EXCERPTED RECORDS:
--------------------------------
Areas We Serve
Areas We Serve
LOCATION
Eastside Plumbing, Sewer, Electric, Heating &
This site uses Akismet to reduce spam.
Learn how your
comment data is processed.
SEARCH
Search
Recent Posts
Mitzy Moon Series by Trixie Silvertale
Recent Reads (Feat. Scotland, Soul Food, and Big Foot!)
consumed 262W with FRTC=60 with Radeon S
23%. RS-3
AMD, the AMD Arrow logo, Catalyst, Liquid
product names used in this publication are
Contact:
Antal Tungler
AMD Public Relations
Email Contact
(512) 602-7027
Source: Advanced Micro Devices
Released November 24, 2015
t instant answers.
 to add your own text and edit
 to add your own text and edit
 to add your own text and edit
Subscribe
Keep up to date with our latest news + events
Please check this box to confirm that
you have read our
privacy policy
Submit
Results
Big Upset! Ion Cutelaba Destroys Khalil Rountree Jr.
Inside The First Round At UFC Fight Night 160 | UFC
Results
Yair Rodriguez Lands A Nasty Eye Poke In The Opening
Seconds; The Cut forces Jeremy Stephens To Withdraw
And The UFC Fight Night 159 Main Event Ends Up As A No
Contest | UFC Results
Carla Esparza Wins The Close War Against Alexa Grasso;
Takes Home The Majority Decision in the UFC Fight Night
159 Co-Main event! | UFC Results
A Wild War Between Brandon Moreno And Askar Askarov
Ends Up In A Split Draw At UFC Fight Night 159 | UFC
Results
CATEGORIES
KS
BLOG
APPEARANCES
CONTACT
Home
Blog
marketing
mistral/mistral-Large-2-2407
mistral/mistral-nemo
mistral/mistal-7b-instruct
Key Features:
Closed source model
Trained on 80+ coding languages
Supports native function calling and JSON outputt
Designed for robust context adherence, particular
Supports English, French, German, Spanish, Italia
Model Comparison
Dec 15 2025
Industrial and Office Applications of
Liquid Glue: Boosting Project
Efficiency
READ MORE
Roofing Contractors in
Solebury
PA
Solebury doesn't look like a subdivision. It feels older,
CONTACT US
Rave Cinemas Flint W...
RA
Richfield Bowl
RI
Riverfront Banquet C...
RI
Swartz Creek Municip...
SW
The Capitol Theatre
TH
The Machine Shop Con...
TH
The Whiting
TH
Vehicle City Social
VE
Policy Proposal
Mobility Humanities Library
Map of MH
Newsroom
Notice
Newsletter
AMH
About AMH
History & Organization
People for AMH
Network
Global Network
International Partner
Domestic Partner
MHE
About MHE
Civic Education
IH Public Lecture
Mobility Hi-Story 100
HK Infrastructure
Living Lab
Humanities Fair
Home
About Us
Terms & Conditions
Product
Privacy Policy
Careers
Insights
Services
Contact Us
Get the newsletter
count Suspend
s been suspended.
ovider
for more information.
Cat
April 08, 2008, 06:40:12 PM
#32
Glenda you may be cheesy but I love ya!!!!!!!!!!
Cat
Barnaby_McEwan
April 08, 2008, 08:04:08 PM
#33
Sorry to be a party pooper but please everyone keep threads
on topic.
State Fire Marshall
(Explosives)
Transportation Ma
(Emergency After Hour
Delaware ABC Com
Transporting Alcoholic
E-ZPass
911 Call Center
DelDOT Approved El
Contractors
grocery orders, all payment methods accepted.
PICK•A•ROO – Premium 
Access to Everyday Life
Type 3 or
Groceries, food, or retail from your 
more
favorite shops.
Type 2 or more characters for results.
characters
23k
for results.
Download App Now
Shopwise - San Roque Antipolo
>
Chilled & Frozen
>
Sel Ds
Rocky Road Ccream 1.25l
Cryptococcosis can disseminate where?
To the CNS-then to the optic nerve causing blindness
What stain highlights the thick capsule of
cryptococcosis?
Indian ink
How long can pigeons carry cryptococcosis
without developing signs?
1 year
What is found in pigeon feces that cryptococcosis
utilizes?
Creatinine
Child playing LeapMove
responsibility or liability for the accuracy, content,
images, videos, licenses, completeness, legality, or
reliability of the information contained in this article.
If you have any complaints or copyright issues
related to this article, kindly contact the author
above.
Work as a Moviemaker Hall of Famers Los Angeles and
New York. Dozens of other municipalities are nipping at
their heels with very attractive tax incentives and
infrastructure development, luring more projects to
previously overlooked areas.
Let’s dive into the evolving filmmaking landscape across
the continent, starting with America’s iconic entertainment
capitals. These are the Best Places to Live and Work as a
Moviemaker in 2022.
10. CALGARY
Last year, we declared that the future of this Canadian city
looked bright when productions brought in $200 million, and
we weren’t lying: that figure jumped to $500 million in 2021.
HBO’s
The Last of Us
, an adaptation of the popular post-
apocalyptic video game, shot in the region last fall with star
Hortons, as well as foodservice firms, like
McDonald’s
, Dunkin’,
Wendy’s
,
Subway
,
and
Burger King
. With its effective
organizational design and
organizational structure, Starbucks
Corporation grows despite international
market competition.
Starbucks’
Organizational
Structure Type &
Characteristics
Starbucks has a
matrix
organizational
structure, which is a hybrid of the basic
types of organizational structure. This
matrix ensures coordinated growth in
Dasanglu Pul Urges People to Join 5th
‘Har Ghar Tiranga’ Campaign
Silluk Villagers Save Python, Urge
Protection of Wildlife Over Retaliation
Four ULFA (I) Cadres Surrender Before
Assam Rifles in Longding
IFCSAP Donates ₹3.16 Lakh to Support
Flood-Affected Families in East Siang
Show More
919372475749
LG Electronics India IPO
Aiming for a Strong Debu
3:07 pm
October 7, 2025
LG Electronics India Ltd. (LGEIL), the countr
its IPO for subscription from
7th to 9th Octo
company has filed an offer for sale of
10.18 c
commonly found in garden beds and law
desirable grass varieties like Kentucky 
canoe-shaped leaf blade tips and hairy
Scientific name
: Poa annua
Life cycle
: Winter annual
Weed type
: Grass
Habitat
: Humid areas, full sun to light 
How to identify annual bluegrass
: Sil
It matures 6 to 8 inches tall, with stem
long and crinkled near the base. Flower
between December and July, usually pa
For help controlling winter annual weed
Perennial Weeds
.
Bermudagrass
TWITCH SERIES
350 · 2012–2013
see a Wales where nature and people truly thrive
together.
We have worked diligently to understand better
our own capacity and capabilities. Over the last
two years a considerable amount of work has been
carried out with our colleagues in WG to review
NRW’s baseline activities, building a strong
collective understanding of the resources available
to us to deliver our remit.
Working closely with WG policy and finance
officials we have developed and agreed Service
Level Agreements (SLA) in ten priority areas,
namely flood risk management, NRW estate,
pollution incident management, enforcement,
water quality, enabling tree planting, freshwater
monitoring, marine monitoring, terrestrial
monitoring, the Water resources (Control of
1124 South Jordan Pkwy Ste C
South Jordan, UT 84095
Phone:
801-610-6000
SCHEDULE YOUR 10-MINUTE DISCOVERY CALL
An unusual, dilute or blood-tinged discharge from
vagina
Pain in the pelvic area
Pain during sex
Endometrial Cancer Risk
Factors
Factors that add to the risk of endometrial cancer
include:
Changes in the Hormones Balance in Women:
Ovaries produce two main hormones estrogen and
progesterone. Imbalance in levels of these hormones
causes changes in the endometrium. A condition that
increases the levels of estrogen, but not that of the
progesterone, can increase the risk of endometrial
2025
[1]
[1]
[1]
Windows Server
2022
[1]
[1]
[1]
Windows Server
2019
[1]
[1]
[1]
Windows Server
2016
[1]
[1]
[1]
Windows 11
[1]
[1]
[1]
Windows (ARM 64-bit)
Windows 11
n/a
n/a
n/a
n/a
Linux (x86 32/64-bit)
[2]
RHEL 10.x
--------------------------------
Report how many lines in the records contain the word "Mobility", giving only the number.

ANSWER SECTION: 2